The government would tax the landowners based on how many serfs (or "souls") the landowner owned, determined by the census. Censuses in this period were infrequent, so landowners would often be paying taxes on serfs that were no longer living, thus the "dead souls." It is these dead souls, existing on paper only, that Chichikov seeks to purchase from the landlords in the villages he visits; he merely tells the prospective sellers that he has a use for them, and that the sellers would be better off anyway, since selling them would relieve the present owners of a needless tax burden.
Although the townspeople Chichikov comes across are gross caricatures, they are not flat stereotypes by any means. Instead, each is neurotically individual, combining the official failings that Gogol typically satirizes (greed, corruption, paranoia) with a curious set of personal quirks.

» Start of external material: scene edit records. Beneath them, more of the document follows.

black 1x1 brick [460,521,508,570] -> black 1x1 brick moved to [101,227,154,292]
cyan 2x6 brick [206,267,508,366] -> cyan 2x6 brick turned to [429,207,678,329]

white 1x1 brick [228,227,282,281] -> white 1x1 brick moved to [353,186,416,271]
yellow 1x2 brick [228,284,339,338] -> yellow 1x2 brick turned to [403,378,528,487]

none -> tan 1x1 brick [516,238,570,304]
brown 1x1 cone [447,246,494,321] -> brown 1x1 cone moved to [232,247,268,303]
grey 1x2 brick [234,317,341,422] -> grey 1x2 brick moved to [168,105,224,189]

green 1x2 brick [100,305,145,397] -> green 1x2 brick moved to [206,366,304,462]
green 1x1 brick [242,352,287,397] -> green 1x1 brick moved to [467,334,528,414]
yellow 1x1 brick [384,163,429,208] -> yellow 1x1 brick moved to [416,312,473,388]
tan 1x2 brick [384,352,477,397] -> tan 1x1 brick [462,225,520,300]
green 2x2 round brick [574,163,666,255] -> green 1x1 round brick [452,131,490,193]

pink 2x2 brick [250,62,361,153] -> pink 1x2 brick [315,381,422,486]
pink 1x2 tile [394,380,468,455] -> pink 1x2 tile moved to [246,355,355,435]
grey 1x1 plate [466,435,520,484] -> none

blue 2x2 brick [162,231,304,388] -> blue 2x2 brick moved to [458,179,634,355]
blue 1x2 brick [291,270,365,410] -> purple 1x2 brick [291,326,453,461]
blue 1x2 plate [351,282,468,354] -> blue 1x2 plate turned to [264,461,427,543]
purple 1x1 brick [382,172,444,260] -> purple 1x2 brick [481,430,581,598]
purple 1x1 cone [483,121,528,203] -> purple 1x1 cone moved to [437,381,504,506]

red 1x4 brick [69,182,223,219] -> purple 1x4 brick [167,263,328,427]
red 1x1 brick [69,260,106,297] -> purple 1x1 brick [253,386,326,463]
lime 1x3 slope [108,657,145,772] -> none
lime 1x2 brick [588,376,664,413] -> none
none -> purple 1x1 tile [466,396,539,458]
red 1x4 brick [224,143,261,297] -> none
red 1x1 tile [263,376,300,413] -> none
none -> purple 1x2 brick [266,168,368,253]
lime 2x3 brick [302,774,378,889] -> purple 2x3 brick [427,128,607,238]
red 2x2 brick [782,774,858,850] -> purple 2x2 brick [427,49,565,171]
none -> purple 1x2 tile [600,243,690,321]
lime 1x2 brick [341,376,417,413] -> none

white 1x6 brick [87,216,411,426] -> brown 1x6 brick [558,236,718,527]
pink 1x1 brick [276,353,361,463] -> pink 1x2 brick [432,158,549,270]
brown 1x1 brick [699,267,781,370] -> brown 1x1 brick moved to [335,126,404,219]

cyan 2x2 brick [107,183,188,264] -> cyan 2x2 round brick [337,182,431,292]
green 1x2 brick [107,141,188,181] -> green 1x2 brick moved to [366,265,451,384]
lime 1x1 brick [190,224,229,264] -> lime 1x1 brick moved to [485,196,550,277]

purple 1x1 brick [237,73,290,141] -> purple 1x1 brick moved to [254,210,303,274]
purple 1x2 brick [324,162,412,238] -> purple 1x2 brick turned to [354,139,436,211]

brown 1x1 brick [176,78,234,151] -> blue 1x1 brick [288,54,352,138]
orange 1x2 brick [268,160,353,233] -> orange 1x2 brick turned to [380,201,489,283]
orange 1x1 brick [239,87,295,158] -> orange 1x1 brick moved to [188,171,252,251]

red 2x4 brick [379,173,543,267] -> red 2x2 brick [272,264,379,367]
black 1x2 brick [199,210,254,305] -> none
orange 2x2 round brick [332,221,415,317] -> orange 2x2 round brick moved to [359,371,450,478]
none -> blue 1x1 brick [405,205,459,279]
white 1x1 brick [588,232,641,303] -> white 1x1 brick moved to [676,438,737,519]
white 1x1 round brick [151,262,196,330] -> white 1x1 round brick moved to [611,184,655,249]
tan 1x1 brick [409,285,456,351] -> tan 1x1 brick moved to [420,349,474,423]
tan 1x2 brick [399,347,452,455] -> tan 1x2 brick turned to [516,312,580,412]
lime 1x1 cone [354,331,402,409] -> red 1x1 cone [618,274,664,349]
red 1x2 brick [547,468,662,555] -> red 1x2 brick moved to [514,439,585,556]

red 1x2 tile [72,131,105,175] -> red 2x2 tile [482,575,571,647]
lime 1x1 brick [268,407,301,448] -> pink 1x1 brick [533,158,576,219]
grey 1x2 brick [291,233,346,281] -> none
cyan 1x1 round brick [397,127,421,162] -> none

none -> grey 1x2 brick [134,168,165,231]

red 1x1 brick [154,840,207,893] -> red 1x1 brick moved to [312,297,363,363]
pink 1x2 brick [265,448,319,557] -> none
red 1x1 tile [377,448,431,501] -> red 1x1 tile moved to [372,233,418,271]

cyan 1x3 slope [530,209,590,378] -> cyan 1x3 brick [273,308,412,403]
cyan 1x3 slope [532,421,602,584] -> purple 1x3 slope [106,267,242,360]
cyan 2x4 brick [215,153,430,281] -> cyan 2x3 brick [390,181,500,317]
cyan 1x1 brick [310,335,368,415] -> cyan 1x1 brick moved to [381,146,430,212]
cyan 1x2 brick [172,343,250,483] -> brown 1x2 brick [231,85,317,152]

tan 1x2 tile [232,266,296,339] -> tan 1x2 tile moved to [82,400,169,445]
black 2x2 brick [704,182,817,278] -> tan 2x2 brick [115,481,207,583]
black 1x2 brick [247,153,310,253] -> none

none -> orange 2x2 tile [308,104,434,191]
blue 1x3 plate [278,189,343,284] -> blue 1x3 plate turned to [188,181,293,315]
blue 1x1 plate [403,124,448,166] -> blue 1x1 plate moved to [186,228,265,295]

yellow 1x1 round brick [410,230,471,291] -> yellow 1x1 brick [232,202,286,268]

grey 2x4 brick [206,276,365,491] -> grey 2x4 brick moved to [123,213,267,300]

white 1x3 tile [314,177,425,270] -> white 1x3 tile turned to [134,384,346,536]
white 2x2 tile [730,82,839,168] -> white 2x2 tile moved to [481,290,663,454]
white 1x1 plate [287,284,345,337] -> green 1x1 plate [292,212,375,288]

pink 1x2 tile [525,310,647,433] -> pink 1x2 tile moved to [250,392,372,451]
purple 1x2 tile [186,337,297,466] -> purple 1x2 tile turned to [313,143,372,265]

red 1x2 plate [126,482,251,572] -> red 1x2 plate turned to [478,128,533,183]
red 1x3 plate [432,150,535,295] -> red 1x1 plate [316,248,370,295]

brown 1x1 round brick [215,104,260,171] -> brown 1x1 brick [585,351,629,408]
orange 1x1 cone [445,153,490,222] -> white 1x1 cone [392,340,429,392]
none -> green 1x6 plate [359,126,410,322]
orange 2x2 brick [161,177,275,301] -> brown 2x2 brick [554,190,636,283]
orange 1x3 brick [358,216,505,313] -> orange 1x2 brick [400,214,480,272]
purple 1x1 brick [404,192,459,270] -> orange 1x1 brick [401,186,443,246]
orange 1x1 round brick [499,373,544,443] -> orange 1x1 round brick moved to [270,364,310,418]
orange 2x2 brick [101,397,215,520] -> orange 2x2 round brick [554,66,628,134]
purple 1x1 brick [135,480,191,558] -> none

Setting off for the surrounding estates, Chichikov at first assumes that the ignorant provincials will be more than eager to give their dead souls up in exchange for a token payment. The task of collecting the rights to dead people proves difficult, however, due to the persistent greed, suspicion, and general distrust of the landowners. He still manages to acquire some 400 souls, swears the sellers to secrecy, and returns to the town to have the transactions recorded legally.
Back in the town, Chichikov continues to be treated like a prince amongst the petty officials, and a celebration is thrown in honour of his purchases. Very suddenly, however, rumours flare up that the serfs he bought are all dead, and that he was planning to elope with the Governor's daughter. In the confusion that ensues, the backwardness of the irrational, gossip-hungry townspeople is most delicately conveyed. Absurd suggestions come to light, such as the possibility that Chichikov is Napoleon in disguise or the notorious vigilante 'Captain Kopeikin'. The now disgraced traveller is immediately ostracized from the company he had been enjoying and has no choice but to flee the town.